Jeremy Hunt has announced plans to extend the 30 hours a week of ‘free’ childcare for three and four year olds to include babies as young as nine-months old. This expansion of childcare provision has been hailed by the Chancellor as a measure to allow mothers to return to employment if they want to; it will also, according to Hunt, help boost the economy. But has anyone paused to think about the impact on the children themselves – and families?
The truth is that Hunt’s proposed changes aren’t a win for mothers, children, and families as a whole. Why? Because the childcare plans suggest that a mother’s worth comes from their economic output and active participation in the workforce. It also falsely assumes that children are better off with hired help than a loving parent at home. In short, mothers’ preferences and baby bonding get sacrificed in the name of economic growth, and babies and toddlers get designated as ‘barriers to work’ that mothers need to overcome.
The suggestion that Hunt’s measures enable choice for mothers should fool nobody
When Hunt proclaims childcare that prevents women from working is ‘damaging the economy’, he epitomises the worst of today’s anti-natalist sentiments. He presents children as a burden: a burden to mothers as it hinders their economic contribution to society, and a burden to the state given the economic inactivity they have hastened. At a time when women are waiting longer to have children and not having as many as they’d like, Hunt might have chosen to pick his words a little more carefully.
The childcare reforms make one thing clear: Hunt does not believe a woman’s place is in the home, but wherever she will give the biggest boost to the economy. This disregard for stay-at-home parents and the integrity of the family for the sake of government balance sheets reveals an inverse subordination between government and people. The state should serve families, not families the state. Yet here the virtues of family and home life get side-lined in the name of profit and GDP. Heaven forbid a mother would rather stay home with her child.
The creep of government into children’s lives by minimising the time spent by parents with their children does not mark progress, but points to a series of failed policy attempts to support families. Of course, it’s important that we remove financial barriers to having children, but it’s a sad state of affairs if parents are then incentivised away from raising those children.
The suggestion that Hunt’s measures enable choice for mothers should fool nobody. No provision has been made to support parents who would rather steer clear of the hired help route. And the extended number of free hours of childcare makes the financial cost of staying at home with one’s children nonsensical from a financial standpoint. Mothers who opt to care for their children themselves rather than outsourcing that responsibility to a nursery will face a significant loss of potential earnings. This is simply not an option for so many families.
As it stands, mothers already significantly contribute to the economy – few can afford to stay at home. ONS Data for 2021 revealed employment rates for mothers and fathers were higher than for either men or women without dependent children. It had been this way since 2017. And the employment rate for mothers had been higher than for women without dependent children since 2007. Some of these parents may work because they enjoy it and derive meaning from it, but many will not. The two-income trap means many parents work because they are dependent on extra income. The new proposals add fuel to this fire.

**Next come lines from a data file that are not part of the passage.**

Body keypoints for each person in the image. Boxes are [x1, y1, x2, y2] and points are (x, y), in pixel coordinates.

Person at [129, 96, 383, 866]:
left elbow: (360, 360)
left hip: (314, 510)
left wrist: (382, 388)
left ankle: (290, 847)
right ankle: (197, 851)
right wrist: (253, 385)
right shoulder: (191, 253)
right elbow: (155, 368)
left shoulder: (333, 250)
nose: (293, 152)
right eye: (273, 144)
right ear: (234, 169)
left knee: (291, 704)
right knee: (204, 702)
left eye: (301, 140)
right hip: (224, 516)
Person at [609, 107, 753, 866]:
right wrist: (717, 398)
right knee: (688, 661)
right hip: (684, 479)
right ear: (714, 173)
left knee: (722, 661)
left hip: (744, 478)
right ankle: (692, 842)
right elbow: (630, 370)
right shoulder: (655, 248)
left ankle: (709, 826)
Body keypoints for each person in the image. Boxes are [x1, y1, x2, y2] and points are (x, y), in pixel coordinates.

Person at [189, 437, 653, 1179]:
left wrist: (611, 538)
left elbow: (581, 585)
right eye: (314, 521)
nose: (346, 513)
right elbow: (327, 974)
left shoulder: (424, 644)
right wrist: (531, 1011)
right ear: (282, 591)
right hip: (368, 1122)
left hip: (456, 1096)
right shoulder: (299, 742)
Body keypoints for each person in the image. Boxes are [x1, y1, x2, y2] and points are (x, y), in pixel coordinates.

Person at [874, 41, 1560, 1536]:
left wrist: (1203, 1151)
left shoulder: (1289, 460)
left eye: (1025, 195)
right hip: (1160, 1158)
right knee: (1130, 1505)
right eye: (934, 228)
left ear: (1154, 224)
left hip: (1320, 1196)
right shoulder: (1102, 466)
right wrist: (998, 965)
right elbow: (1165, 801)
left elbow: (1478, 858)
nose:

A pro-woman, pro-family policy would not seek to export mothers to employed labour as soon as their already-stingy maternity pay ends; such measures seldom serve the interest of the mother or baby. Instead, Conservatives should focus on combating the two-income trap so that mothers, and fathers, can spend the time they want to with their children.
Most adults wish they spent more time with their families, not more time at work. More than six in ten women think it is better for children to spend time primarily with a parent until their second birthday, compared with only a quarter of women who think children should enter formal childcare as soon as they are able. There is extensive research that shows children develop best when they have a parent present during their early years.
Yesterday Hunt said ‘Conservatives believe work is a virtue’. It’s time they counted family work among that and help those mothers who wish to look after their children themselves do just that.